_Data shown:_
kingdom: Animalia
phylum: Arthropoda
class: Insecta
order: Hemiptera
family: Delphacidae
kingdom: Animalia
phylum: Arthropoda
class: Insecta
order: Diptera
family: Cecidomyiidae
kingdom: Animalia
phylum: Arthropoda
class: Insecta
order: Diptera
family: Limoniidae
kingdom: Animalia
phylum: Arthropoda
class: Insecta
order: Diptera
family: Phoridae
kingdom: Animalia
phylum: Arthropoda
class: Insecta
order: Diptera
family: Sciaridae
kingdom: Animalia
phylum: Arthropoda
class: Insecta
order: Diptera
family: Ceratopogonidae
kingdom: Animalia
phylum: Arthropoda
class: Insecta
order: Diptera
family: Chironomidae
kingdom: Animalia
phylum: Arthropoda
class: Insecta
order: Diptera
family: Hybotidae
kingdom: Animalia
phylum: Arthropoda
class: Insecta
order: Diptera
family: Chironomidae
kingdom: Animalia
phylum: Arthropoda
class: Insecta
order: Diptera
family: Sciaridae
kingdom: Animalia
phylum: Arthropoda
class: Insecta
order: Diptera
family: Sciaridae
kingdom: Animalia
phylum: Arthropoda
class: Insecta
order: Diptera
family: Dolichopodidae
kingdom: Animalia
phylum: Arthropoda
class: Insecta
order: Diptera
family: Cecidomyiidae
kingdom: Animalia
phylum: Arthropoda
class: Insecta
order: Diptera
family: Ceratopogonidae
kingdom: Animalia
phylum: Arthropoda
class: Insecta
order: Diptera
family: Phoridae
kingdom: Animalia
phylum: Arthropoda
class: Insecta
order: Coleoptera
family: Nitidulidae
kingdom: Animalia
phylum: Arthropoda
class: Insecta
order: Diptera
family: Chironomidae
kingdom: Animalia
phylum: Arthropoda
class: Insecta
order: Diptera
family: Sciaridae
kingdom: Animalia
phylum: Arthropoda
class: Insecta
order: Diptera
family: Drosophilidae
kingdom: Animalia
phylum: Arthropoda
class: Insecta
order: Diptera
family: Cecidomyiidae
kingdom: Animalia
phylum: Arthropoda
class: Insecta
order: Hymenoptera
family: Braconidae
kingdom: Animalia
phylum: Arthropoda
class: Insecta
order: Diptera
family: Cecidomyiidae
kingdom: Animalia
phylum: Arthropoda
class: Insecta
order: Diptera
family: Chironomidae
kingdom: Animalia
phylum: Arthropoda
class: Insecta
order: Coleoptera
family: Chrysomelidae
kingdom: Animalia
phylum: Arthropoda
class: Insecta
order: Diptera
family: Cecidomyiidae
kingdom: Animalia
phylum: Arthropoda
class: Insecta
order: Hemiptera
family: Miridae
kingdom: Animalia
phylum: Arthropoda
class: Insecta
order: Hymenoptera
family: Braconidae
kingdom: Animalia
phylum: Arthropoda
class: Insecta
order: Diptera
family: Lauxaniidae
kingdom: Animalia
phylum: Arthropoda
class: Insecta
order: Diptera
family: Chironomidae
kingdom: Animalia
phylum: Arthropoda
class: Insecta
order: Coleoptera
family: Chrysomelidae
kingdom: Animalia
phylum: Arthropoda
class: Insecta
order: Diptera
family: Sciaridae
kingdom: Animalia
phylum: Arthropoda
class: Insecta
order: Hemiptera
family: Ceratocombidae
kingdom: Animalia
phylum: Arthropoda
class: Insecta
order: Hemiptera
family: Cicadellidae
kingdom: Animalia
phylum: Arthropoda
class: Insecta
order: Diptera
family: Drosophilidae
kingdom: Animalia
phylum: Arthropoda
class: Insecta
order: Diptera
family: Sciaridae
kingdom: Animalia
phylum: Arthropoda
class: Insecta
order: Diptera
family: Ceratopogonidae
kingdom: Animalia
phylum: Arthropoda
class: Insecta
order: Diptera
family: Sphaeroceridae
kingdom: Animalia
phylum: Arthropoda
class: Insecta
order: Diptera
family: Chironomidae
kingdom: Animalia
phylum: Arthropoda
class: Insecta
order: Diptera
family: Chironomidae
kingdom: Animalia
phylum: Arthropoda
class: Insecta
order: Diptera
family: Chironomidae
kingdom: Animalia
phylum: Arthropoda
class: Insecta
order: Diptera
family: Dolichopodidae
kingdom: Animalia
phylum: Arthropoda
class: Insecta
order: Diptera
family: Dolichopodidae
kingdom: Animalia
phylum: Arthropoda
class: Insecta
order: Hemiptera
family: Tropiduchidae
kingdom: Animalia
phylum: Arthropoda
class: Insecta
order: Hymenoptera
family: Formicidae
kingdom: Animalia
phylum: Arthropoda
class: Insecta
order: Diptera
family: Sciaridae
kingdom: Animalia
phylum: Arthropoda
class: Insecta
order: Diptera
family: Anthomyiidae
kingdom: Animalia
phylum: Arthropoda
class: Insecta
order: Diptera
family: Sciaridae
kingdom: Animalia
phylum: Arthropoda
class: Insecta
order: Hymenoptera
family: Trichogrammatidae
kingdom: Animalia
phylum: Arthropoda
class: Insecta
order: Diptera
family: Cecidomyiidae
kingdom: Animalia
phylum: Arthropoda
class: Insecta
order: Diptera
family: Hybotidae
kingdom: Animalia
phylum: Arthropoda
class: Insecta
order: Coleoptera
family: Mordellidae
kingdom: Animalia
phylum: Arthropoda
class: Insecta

_The task:_
Rewrite every line of the items above as one numbered list, leaving out any blank lines.

_Result of this exercise:_
1. kingdom: Animalia
2. phylum: Arthropoda
3. class: Insecta
4. order: Hemiptera
5. family: Delphacidae
6. kingdom: Animalia
7. phylum: Arthropoda
8. class: Insecta
9. order: Diptera
10. family: Cecidomyiidae
11. kingdom: Animalia
12. phylum: Arthropoda
13. class: Insecta
14. order: Diptera
15. family: Limoniidae
16. kingdom: Animalia
17. phylum: Arthropoda
18. class: Insecta
19. order: Diptera
20. family: Phoridae
21. kingdom: Animalia
22. phylum: Arthropoda
23. class: Insecta
24. order: Diptera
25. family: Sciaridae
26. kingdom: Animalia
27. phylum: Arthropoda
28. class: Insecta
29. order: Diptera
30. family: Ceratopogonidae
31. kingdom: Animalia
32. phylum: Arthropoda
33. class: Insecta
34. order: Diptera
35. family: Chironomidae
36. kingdom: Animalia
37. phylum: Arthropoda
38. class: Insecta
39. order: Diptera
40. family: Hybotidae
41. kingdom: Animalia
42. phylum: Arthropoda
43. class: Insecta
44. order: Diptera
45. family: Chironomidae
46. kingdom: Animalia
47. phylum: Arthropoda
48. class: Insecta
49. order: Diptera
50. family: Sciaridae
51. kingdom: Animalia
52. phylum: Arthropoda
53. class: Insecta
54. order: Diptera
55. family: Sciaridae
56. kingdom: Animalia
57. phylum: Arthropoda
58. class: Insecta
59. order: Diptera
60. family: Dolichopodidae
61. kingdom: Animalia
62. phylum: Arthropoda
63. class: Insecta
64. order: Diptera
65. family: Cecidomyiidae
66. kingdom: Animalia
67. phylum: Arthropoda
68. class: Insecta
69. order: Diptera
70. family: Ceratopogonidae
71. kingdom: Animalia
72. phylum: Arthropoda
73. class: Insecta
74. order: Diptera
75. family: Phoridae
76. kingdom: Animalia
77. phylum: Arthropoda
78. class: Insecta
79. order: Coleoptera
80. family: Nitidulidae
81. kingdom: Animalia
82. phylum: Arthropoda
83. class: Insecta
84. order: Diptera
85. family: Chironomidae
86. kingdom: Animalia
87. phylum: Arthropoda
88. class: Insecta
89. order: Diptera
90. family: Sciaridae
91. kingdom: Animalia
92. phylum: Arthropoda
93. class: Insecta
94. order: Diptera
95. family: Drosophilidae
96. kingdom: Animalia
97. phylum: Arthropoda
98. class: Insecta
99. order: Diptera
100. family: Cecidomyiidae
101. kingdom: Animalia
102. phylum: Arthropoda
103. class: Insecta
104. order: Hymenoptera
105. family: Braconidae
106. kingdom: Animalia
107. phylum: Arthropoda
108. class: Insecta
109. order: Diptera
110. family: Cecidomyiidae
111. kingdom: Animalia
112. phylum: Arthropoda
113. class: Insecta
114. order: Diptera
115. family: Chironomidae
116. kingdom: Animalia
117. phylum: Arthropoda
118. class: Insecta
119. order: Coleoptera
120. family: Chrysomelidae
121. kingdom: Animalia
122. phylum: Arthropoda
123. class: Insecta
124. order: Diptera
125. family: Cecidomyiidae
126. kingdom: Animalia
127. phylum: Arthropoda
128. class: Insecta
129. order: Hemiptera
130. family: Miridae
131. kingdom: Animalia
132. phylum: Arthropoda
133. class: Insecta
134. order: Hymenoptera
135. family: Braconidae
136. kingdom: Animalia
137. phylum: Arthropoda
138. class: Insecta
139. order: Diptera
140. family: Lauxaniidae
141. kingdom: Animalia
142. phylum: Arthropoda
143. class: Insecta
144. order: Diptera
145. family: Chironomidae
146. kingdom: Animalia
147. phylum: Arthropoda
148. class: Insecta
149. order: Coleoptera
150. family: Chrysomelidae
151. kingdom: Animalia
152. phylum: Arthropoda
153. class: Insecta
154. order: Diptera
155. family: Sciaridae
156. kingdom: Animalia
157. phylum: Arthropoda
158. class: Insecta
159. order: Hemiptera
160. family: Ceratocombidae
161. kingdom: Animalia
162. phylum: Arthropoda
163. class: Insecta
164. order: Hemiptera
165. family: Cicadellidae
166. kingdom: Animalia
167. phylum: Arthropoda
168. class: Insecta
169. order: Diptera
170. family: Drosophilidae
171. kingdom: Animalia
172. phylum: Arthropoda
173. class: Insecta
174. order: Diptera
175. family: Sciaridae
176. kingdom: Animalia
177. phylum: Arthropoda
178. class: Insecta
179. order: Diptera
180. family: Ceratopogonidae
181. kingdom: Animalia
182. phylum: Arthropoda
183. class: Insecta
184. order: Diptera
185. family: Sphaeroceridae
186. kingdom: Animalia
187. phylum: Arthropoda
188. class: Insecta
189. order: Diptera
190. family: Chironomidae
191. kingdom: Animalia
192. phylum: Arthropoda
193. class: Insecta
194. order: Diptera
195. family: Chironomidae
196. kingdom: Animalia
197. phylum: Arthropoda
198. class: Insecta
199. order: Diptera
200. family: Chironomidae
201. kingdom: Animalia
202. phylum: Arthropoda
203. class: Insecta
204. order: Diptera
205. family: Dolichopodidae
206. kingdom: Animalia
207. phylum: Arthropoda
208. class: Insecta
209. order: Diptera
210. family: Dolichopodidae
211. kingdom: Animalia
212. phylum: Arthropoda
213. class: Insecta
214. order: Hemiptera
215. family: Tropiduchidae
216. kingdom: Animalia
217. phylum: Arthropoda
218. class: Insecta
219. order: Hymenoptera
220. family: Formicidae
221. kingdom: Animalia
222. phylum: Arthropoda
223. class: Insecta
224. order: Diptera
225. family: Sciaridae
226. kingdom: Animalia
227. phylum: Arthropoda
228. class: Insecta
229. order: Diptera
230. family: Anthomyiidae
231. kingdom: Animalia
232. phylum: Arthropoda
233. class: Insecta
234. order: Diptera
235. family: Sciaridae
236. kingdom: Animalia
237. phylum: Arthropoda
238. class: Insecta
239. order: Hymenoptera
240. family: Trichogrammatidae
241. kingdom: Animalia
242. phylum: Arthropoda
243. class: Insecta
244. order: Diptera
245. family: Cecidomyiidae
246. kingdom: Animalia
247. phylum: Arthropoda
248. class: Insecta
249. order: Diptera
250. family: Hybotidae
251. kingdom: Animalia
252. phylum: Arthropoda
253. class: Insecta
254. order: Coleoptera
255. family: Mordellidae
256. kingdom: Animalia
257. phylum: Arthropoda
258. class: Insecta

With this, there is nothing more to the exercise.